Na zona urbana, os pontos de concentração de adolescentes envolvidos com prostituição e drogas são bares, postos de gasolina e, principalmente, o espaço portuário e entorno. Conforme explica o conselheiro Daniel Ferreira, a Prefeitura de Abaetetuba disponibiliza apenas uma Kombi para atender às três zonas do município: urbana, rural nas estradas e rural nas ilhas. "O Conselho Tutelar é visto pelo poder público como ônus, pois, diferente de outros órgãos da esfera municipal, não gera recursos, apenas despesas", afirma, enfatizando a importância de se ter um transporte fluvial para atender as 72 ilhas que compõem Abaetetuba. Com a dificuldade de infraestrutura, Ferreira afirma que não consegue acompanhar os casos como exige o Estatuto da Criança e do Adolescente.
CASOS
Longe da escola e viciado em drogas, o jovem A.C.G., 17 anos, preteriu a casa da família para morar nas ruas.
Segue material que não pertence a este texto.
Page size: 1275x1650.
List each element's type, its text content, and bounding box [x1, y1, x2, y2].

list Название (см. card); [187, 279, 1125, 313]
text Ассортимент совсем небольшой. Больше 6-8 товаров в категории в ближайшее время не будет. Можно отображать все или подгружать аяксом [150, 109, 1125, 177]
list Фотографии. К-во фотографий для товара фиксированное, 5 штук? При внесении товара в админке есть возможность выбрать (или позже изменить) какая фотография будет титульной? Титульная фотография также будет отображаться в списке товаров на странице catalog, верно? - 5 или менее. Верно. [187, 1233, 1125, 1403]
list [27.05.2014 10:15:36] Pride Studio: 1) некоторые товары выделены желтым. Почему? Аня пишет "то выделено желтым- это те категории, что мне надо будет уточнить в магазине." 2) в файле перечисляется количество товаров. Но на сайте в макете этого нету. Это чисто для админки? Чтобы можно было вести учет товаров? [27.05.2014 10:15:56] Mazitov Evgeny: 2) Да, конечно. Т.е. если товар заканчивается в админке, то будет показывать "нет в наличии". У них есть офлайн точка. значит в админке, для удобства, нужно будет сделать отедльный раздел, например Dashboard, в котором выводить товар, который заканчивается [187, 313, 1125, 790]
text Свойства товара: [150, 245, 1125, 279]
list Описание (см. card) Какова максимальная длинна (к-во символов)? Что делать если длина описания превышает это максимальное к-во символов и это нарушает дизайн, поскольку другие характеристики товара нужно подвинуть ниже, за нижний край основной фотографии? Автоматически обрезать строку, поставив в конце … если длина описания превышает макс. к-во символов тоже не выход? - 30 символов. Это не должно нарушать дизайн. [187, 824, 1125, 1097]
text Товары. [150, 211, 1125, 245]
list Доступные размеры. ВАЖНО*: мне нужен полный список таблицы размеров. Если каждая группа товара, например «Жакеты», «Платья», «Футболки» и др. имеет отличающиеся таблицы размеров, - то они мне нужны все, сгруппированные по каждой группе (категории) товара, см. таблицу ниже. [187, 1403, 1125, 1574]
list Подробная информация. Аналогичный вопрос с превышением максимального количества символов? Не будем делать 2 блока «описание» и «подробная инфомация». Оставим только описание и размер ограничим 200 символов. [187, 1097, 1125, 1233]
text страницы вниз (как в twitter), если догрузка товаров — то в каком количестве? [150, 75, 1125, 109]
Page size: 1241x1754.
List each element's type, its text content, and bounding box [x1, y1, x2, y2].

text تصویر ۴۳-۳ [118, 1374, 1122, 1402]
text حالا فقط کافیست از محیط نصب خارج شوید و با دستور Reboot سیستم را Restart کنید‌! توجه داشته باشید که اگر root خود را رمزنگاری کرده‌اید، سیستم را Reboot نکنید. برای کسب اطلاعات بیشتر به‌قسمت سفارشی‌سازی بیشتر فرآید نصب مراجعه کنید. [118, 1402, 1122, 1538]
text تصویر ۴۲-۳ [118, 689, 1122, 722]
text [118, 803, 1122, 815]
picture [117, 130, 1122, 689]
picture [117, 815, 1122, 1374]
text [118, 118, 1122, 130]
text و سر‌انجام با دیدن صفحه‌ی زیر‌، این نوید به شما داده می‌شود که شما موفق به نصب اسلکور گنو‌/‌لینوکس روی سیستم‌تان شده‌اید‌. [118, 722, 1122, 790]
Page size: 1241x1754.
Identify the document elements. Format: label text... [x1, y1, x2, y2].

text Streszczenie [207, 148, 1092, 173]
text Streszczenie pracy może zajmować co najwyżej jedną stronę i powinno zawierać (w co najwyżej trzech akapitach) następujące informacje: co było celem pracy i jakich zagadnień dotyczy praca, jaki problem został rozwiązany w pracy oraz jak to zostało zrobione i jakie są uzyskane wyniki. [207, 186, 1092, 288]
Mãe do adolescente, a doméstica vive esse drama há dois anos - e parece que nunca vai acabar. "Eu sempre precisei trabalhar fora, já que criava um casal de filhos, sozinha. E assim, o menino utilizou a liberdade e o espaço que dei para entrar no mundo das drogas, ao invés de se dedicar aos estudos, como faz a irmã dele", lamenta ela, obrigada a sair de casa por causa dos atos violentos do filho, que mudou muito por causa do vício. "Hoje moro com a minha sobrinha, e pouco vejo meu filho. Tenho muito medo que ele seja morto, já que volta e meia tem complicações com os traficantes", conta.
Do bairro do Mutirão - um dos mais pobres de Abaetetuba - saiu A.S.G., uma jovem de 17 anos que sonhava em ser atendente. Após diversos problemas envolvendo drogas e prostituição, ela foi encaminhada, pela própria família, para a casa de uma tia, na região das ilhas, totalmente isolada do meio urbano. Com dois filhos, ela usava entorpecentes na frente dos filhos e por isso o Conselho Tutelar tentou tirar a guarda das crianças da adolescente. "Foi então que percebi que precisava mudar. Estava a ponto de perder aquilo que tenho de mais precioso, que é a companhia dos meus filhos. Eles são minha fonte de energia", diz a jovem, há quatro meses sem consumir nenhum tipo de droga, e pretende, em breve, deixar a ilha de Acarajó para arrumar um emprego. "Minha meta, agora, é trabalhar, conseguir um emprego, e comprar as coisas que meus filhos precisam. Vou começar uma vida nova, em busca de um futuro melhor", promete.